Don’t Play SNAKES & LADDERS with your Money
Investing, Trading or Playing in the stock market is like playing the game of “Snakes and Ladders”. I remember as a little boy playing Snakes and Ladders – they call it “Chutes and Ladders” in this country. I’m sure you remember it; you throw the dice and if your marker counts over to the bottom of a ladder you trot up to the top of the ladder. If you hit a snake (or a chute), down you go the length of the snake. It was frustrating in trying to get all the way from 1 to 100 on the board, too many snakes! Somewhat analogous to the chances being few and far between of finding a stock surviving to deliver $1 million, 15 years from now, off your initial bet of $10,000 today. Also some snakes are longer than others meaning corrections can vary, but can hurt you if they turn into a bear market.
Some prefer that the bird in the hand is worth more than two in the bush; never allow one’s hard earned profits to vanish. I like to have my cake and eat it too. With that in mind, if a stock has made 50% gain I will invariably take 70% off the table and let the rest run as long as it does not turn into a loss. Likewise, I need hardly tell you that if a stock is 100% above its 200 Day Moving average (200-dma), it is invariably very extended and most fund managers as a rule of thumb will take half off. Both examples take your Capital off the table, and what remains is profit to do as you wish.

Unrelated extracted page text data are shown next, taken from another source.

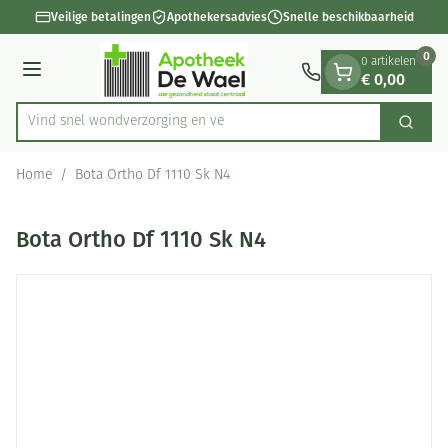
Dia 1 van 1
Ga naar de inhoud
Veilige betalingen
Apothekersadvies
Snelle beschikbaarheid
0
0 artikelen
€ 0,00
Menu
Vind snel wondverzorgin
Zoek
Product, merk, categorie...
Home
/
Bota Ortho Df 1110 Sk N4
Bota Ortho Df 1110 Sk N4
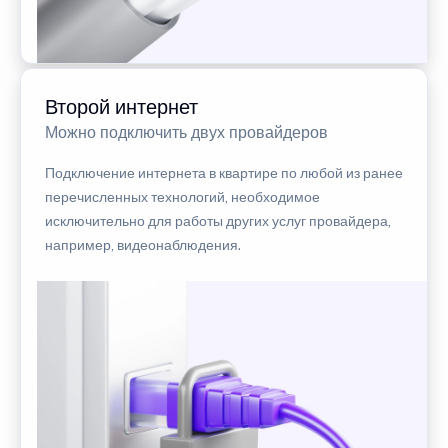
Второй интернет
Можно подключить двух провайдеров
Подключение интернета в квартире по любой из ранее
перечисленных технологий, необходимое
исключительно для работы других услуг провайдера,
например, видеонаблюдения.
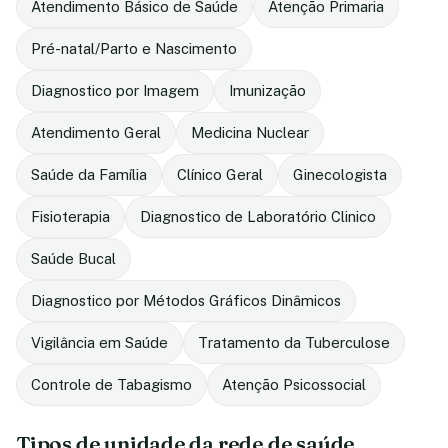
Atendimento Básico de Saúde
Atenção Primaria
Pré-natal/Parto e Nascimento
Diagnostico por Imagem
Imunização
Atendimento Geral
Medicina Nuclear
Saúde da Família
Clínico Geral
Ginecologista
Fisioterapia
Diagnostico de Laboratório Clinico
Saúde Bucal
Diagnostico por Métodos Gráficos Dinâmicos
Vigilância em Saúde
Tratamento da Tuberculose
Controle de Tabagismo
Atenção Psicossocial
Tipos de unidade da rede de saúde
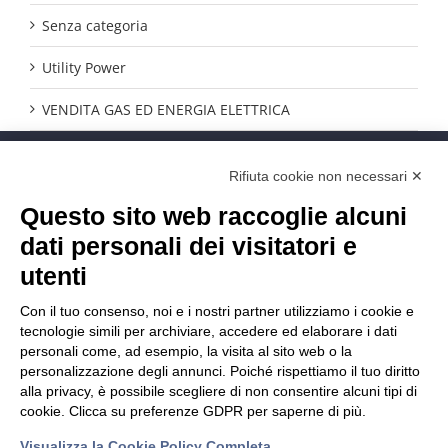
Senza categoria
Utility Power
VENDITA GAS ED ENERGIA ELETTRICA
CONTATTACI
Rifiuta cookie non necessari ✕
Questo sito web raccoglie alcuni
Phone:
0554289294
E-mail:
info@iperutility.it
dati personali dei visitatori e
utenti
Con il tuo consenso, noi e i nostri partner utilizziamo i cookie e
tecnologie simili per archiviare, accedere ed elaborare i dati
personali come, ad esempio, la visita al sito web o la
personalizzazione degli annunci. Poiché rispettiamo il tuo diritto
alla privacy, è possibile scegliere di non consentire alcuni tipi di
cookie. Clicca su preferenze GDPR per saperne di più.
Visualizza la Cookie Policy Completa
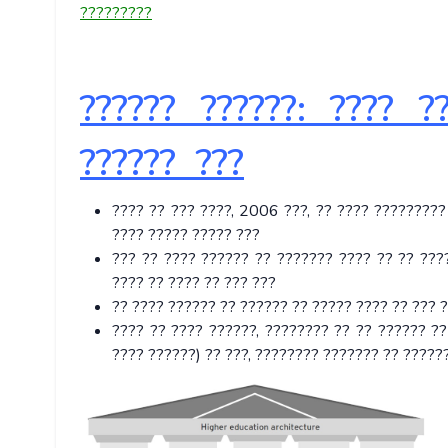
?????????
?????? ??????: ???? ?
?????? ???
???? ?? ??? ????, 2006 ???, ?? ???? ?????????
???? ????? ????? ???
??? ?? ???? ?????? ?? ??????? ???? ?? ?? ???
???? ?? ???? ?? ??? ???
?? ???? ?????? ?? ?????? ?? ????? ???? ?? ??? 
???? ?? ???? ??????, ???????? ?? ?? ?????? ??
???? ??????) ?? ???, ???????? ??????? ?? ?????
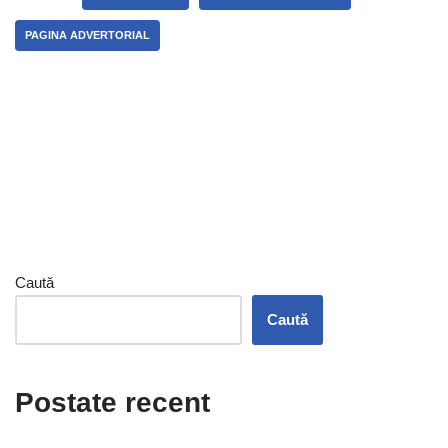
PAGINA ADVERTORIAL
Caută
Caută
Postate recent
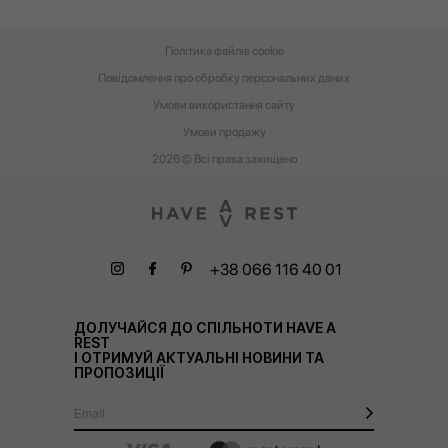
Політика файлів cookie
Повідомлення про обробку персональних даних
Умови використання сайту
Умови‌ ‌продажу‌
2026 © Всі права захищено
+38 066 116 40 01
ДОЛУЧАЙСЯ ДО СПІЛЬНОТИ HAVE A
REST
І ОТРИМУЙ АКТУАЛЬНІ НОВИНИ ТА
ПРОПОЗИЦІЇ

My so called “Mattress Stuffers” portfolio comes from stocks that have proven themselves over time, but not before I have taken some profits along the way and I then let the rest ride as long as the stock continues to rise. They remain so until the company, stock, and market tell me to take profits and have the discipline to get back into the same stock when the coast is clear. Never let your Mattress Stuffers get lumpy. Let me elaborate:
We must find ways to avoid the snakes and run with stocks when they land on ladders. At the start of a fresh game, a fresh bull market, one can be more daring in letting one’s profits run. When the bull gets tired, play it closer to the vest. Likewise, if a stock or the market has had a good run, the odds increase that it will correct. It may be a perfectly good company, but if the stock gets ahead of itself or has a climax run, why give up the profits of a sure fall? Take the money off the table, wait for the pause to refresh, and hop back on when the coast is clear.
This “pause” may be 6-8 weeks, 6-8 months, 16-18 months, or never; depending on the behavior of the market, stock, and company. It is easier said than done. It takes discipline to stick with such a strategy – our biggest enemies, fear and greed, lead us to mistakes. I believe the High Growth Stock (HGS) discipline enables one to hop on and off the ladders fairly successfully. Off the ladder, one’s money is parked safely waiting for the stock to refresh, the market to turn from -MMM to +MMM, i.e., from a heavy correction to a new bull rally, or the company to regain its footing.
Of course the best of us can’t time things that perfectly. But my point is when you give me 15 years to play the ball game with a fresh and young star of a company like XRX or IBM in the early 1960’s and 1970’s, a WMT or HD back in the 1980’s, or an AMGN, MSFT, CSCO and INTC in the 1990’s, having spotted them in their formative Growth Period there comes a time when either the Market or the Stock or both have matured and then turn sour. It makes no sense to sit tight through Bear Market Corrections that can eat all one’s hard earned profits up in a short period of time. We don’t have to go back that far; think about QUALCOMM (QCOM) at $960 back in its hey-day before the dot.com bubble burst in March of 2000, or even Google (GOOG) which is the biggest star of this new century, which will surely do as well in time to come. The major dips one avoids will make up for the few rungs of the ladder one may have missed – by far!
As the song goes, “Learn when to hold them, and learn when to fold them”, but always come back to play another day, especially with stocks that have been profitable for you and are just pausing to refresh. All the more reason to sell, hopping on again later. Let your profits run or you never get hurt taking profits are old adages in the Stock Market, but don’t play Snakes and Ladders with your money.